TESTIMONIANZA DA ISCHIA / Approssimazioni pericolose, verità sepolte come le vittime


Riceviamo e pubblichiamo una lettera giunta in redazione da una superstite del terremoto che ha colpito Casamicciola sull’isola d’Ischia. La testimonianza è in linea con la nuova localizzazione del terremoto comunicata solo ieri in via ufficiale. E quindi se in un primo momento l’epicentro era stato segnalato in mare aperto, la verità giunge solo a giorni di distanza. Epicentro sulla terra ferma con una scarsa profondità. Ergo, una bomba scoppiata sotto i piedi degli abitanti. Eppure l’opinione pubblica nazionale con cinismo pregiudiziale ha incentrato le sue speculazioni dialettiche sull’abusivismo edilizio facendo maturare un sentimento di freddezza e di mancata solidarietà verso gli abitanti dell’isola. Una circostanza insolita rispetto alle altre tragedie che hanno in passato colpito il nostro Paese. Nessuna raccolta fondi, anzi insulti a suon di post, like e condivisioni su facebook.

Di seguito la lettera:

Mi chiamo R. M., e vi scrivo in qualità di “superstite”, unico termine realmente rispondente alla realtà delle cose, del terremoto che ha colpito l’isola di Ischia, il giorno lunedì 21 agosto 2017.

Vi scrivo per restituirvi uno scorcio reale e concreto di quanto avvenuto sull’isola terremotata, che reputo non sia adeguatamente emerso dagli articoli e dai servizi giornalistici finora offerti all’opinione pubblica.

Dalla stampa, infatti, emerge la versione quasi corale di un’isola vittima di un terremoto insignificante, di una scossa minima, le cui conseguenze devastanti si dovrebbero solo all’inadeguatezza delle strutture abitative presenti sull’isola.

Ho vissuto i tragici momenti del sisma all’interno di una struttura alberghiera perfettamente edificata e ubicata proprio nella regione più colpita dell’isola (località La Rita), in cui il sisma è stato di un’intensità tale da far meravigliare di come gli edifici abbiano potuto reggere a tali sollecitazioni.

Il terremoto ha colto me, insieme ad un centinaio di persone, ad ora di cena. La maggior parte degli ospiti si trovava nella sala da pranzo, ubicata al piano terra dell’edificio. Io, invece, ero in camera, al primo piano, appena rientrata.

Al momento dell’inizio del sisma, posso testimoniare di aver avvertito una scossa fortissima, devastante, accompagnata da un forte boato. Il pavimento è venuto a mancare più volte sotto i miei piedi, mentre mi faceva rimbalzare continuamente verso l’alto, come se fossi stata una pallina da ping-pong palleggiata su una racchetta. L’intensità del sisma mi ha a mala pena permesso di pormi al di sotto dell’architrave della porta della mia stanza, e, successivamente, è stato necessario attivare la torcia del cellulare per guadagnare, attraverso le scale, l’uscita dall’albergo.

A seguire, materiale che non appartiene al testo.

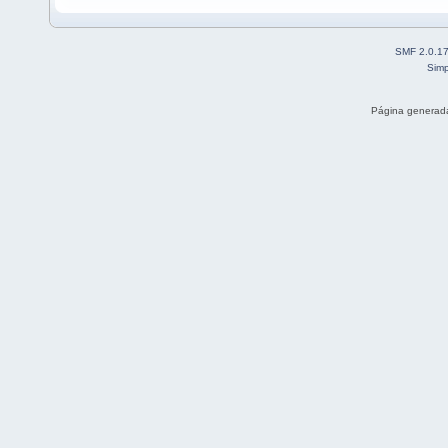
SMF 2.0.1
Simp
Página generada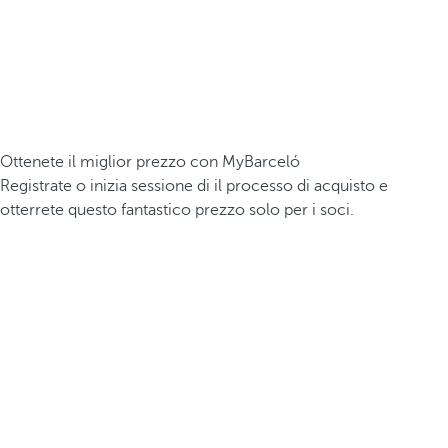
Ottenete il miglior prezzo con MyBarceló
Registrate o inizia sessione di il processo di acquisto e
otterrete questo fantastico prezzo solo per i soci.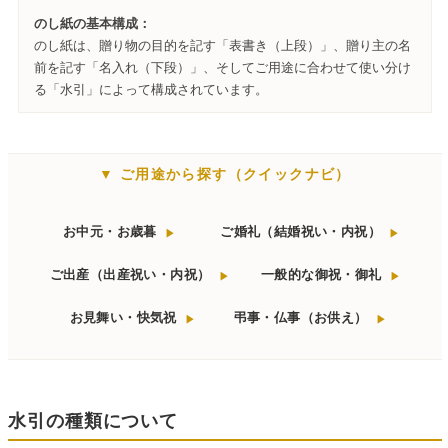
のし紙の基本構成：
のし紙は、贈り物の目的を記す「表書き（上段）」、贈り主の名
前を記す「名入れ（下段）」、そしてご用途に合わせて使い分け
る「水引」によって構成されています。
▼ ご用途から探す（クイックナビ）
お中元・お歳暮
ご婚礼（結婚祝い・内祝）
▶
▶
ご出産（出産祝い・内祝）
一般的な御祝・御礼
▶
▶
お見舞い・快気祝
弔事・仏事（お供え）
▶
▶
水引の種類について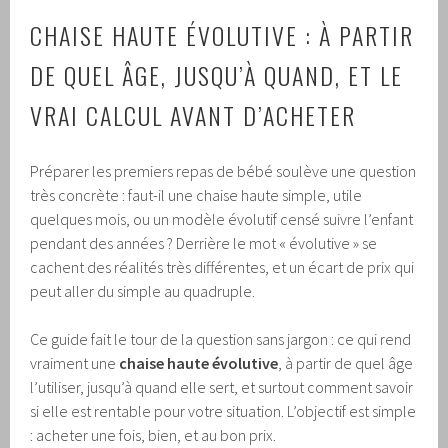
CHAISE HAUTE ÉVOLUTIVE : À PARTIR
DE QUEL ÂGE, JUSQU’À QUAND, ET LE
VRAI CALCUL AVANT D’ACHETER
Préparer les premiers repas de bébé soulève une question
très concrète : faut-il une chaise haute simple, utile
quelques mois, ou un modèle évolutif censé suivre l’enfant
pendant des années ? Derrière le mot « évolutive » se
cachent des réalités très différentes, et un écart de prix qui
peut aller du simple au quadruple.
Ce guide fait le tour de la question sans jargon : ce qui rend
vraiment une
chaise haute évolutive
, à partir de quel âge
l’utiliser, jusqu’à quand elle sert, et surtout comment savoir
si elle est rentable pour votre situation. L’objectif est simple
: acheter une fois, bien, et au bon prix.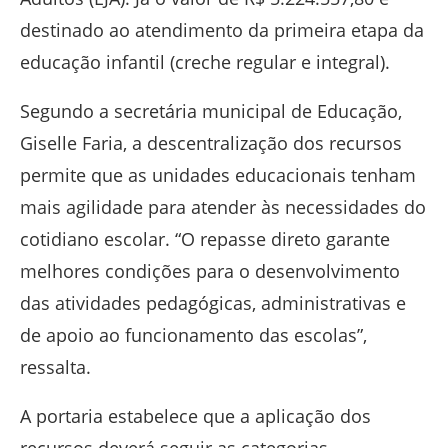
destinado ao atendimento da primeira etapa da
educação infantil (creche regular e integral).
Segundo a secretária municipal de Educação,
Giselle Faria, a descentralização dos recursos
permite que as unidades educacionais tenham
mais agilidade para atender às necessidades do
cotidiano escolar. “O repasse direto garante
melhores condições para o desenvolvimento
das atividades pedagógicas, administrativas e
de apoio ao funcionamento das escolas”,
ressalta.
A portaria estabelece que a aplicação dos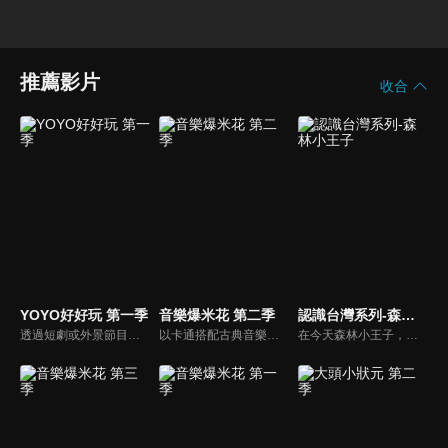
推薦影片
收合
YOYO好好玩 第一季
音樂爆米花 第二季
認識台灣系列-森林小王子
透過短劇或外景節目帶領兒童認識自我及跟運動、寵物有關的事物。節目也會安插勞作教學與故事時間，除了提供能輕鬆在家動手作的內容，也利用動畫讓故事更生動。
以卡通搭配古典音樂，讓小朋友感受古典音樂的故事與氛圍，進而促進對於古典音樂的愛好與欣賞。樂器認識：由西瓜哥哥與草莓姊姊帶小朋友認識不同樂器的形狀與樂聲。
在今天森林小王子，比勇哥哥和阿咪魯要開始介紹住在台灣最久的人給小朋友們認識，讓小朋友了解，原住民是居住在台灣最久的人。在1001個故事裡由長老說一個有關原住民射十個太陽的故事，還有介紹苗栗縣的南庄鄉有一個蓬萊村部落的水晶球之旅。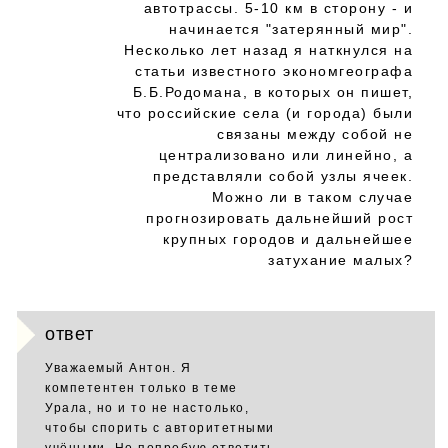
автотрассы. 5-10 км в сторону - и
начинается "затерянный мир".
Несколько лет назад я наткнулся на
статьи известного экономгеографа
Б.Б.Родомана, в которых он пишет,
что российские села (и города) были
связаны между собой не
централизовано или линейно, а
представляли собой узлы ячеек.
Можно ли в таком случае
прогнозировать дальнейший рост
крупных городов и дальнейшее
затухание малых?
ответ
Уважаемый Антон. Я
компетентен только в теме
Урала, но и то не настолько,
чтобы спорить с авторитетными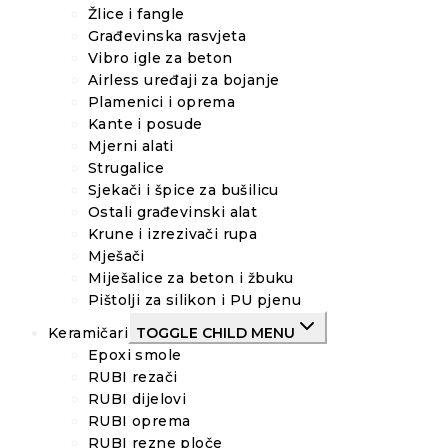
Žlice i fangle
Građevinska rasvjeta
Vibro igle za beton
Airless uređaji za bojanje
Plamenici i oprema
Kante i posude
Mjerni alati
Strugalice
Sjekači i špice za bušilicu
Ostali građevinski alat
Krune i izrezivači rupa
Mješači
Miješalice za beton i žbuku
Pištolji za silikon i PU pjenu
Keramičari
TOGGLE CHILD MENU
Epoxi smole
RUBI rezači
RUBI dijelovi
RUBI oprema
RUBI rezne ploče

Da tali percezioni e dall’osservazione dei danni riportati dall’edificio, è evidente che non si sia potuto trattare di effetti propri di un III-IV grado della scala Richter, ossia di un II-III grado della scala Mercalli, quanto, piuttosto, di un VI-VII grado della scala Mercalli, che corrisponderebbe ad un V-VI grado circa della scala Richter (cfr. http://www.protezionecivile.gov.it/resources/cms/documents/Scala_MCS.pdf), il che vedrebbe il sisma di Ischia tristemente vicino al disastro che ha colpito le popolazioni del centro Italia, ormai un anno fa.

Negli spazi aperti in cui siamo stati condotti e radunati da albergatori sempre presenti e vicini a qualsiasi nostra esigenza, dai pochi ospiti dell’albergo rimasti lucidi non si sentiva dire altro che “siamo fortunati a poter raccontare tutto questo”. Su ciò, nessun dubbio. Ma non reputo che ci si possa ritener fortunati a non trovare nessuno pronto ad ascoltare tutto questo, ossia la storia di un albergo rimasto praticamente intatto nella zona in cui il terremoto è stato avvertito al massimo della propria intensità.

Spero possiate aiutarmi a diffondere queste verità, che il mio senso civico non accetta di vedere ancora sepolte insieme alle case ed alle vittime, coinvolte in approssimazioni pericolose che rischierebbero di metterne in discussione la dignità.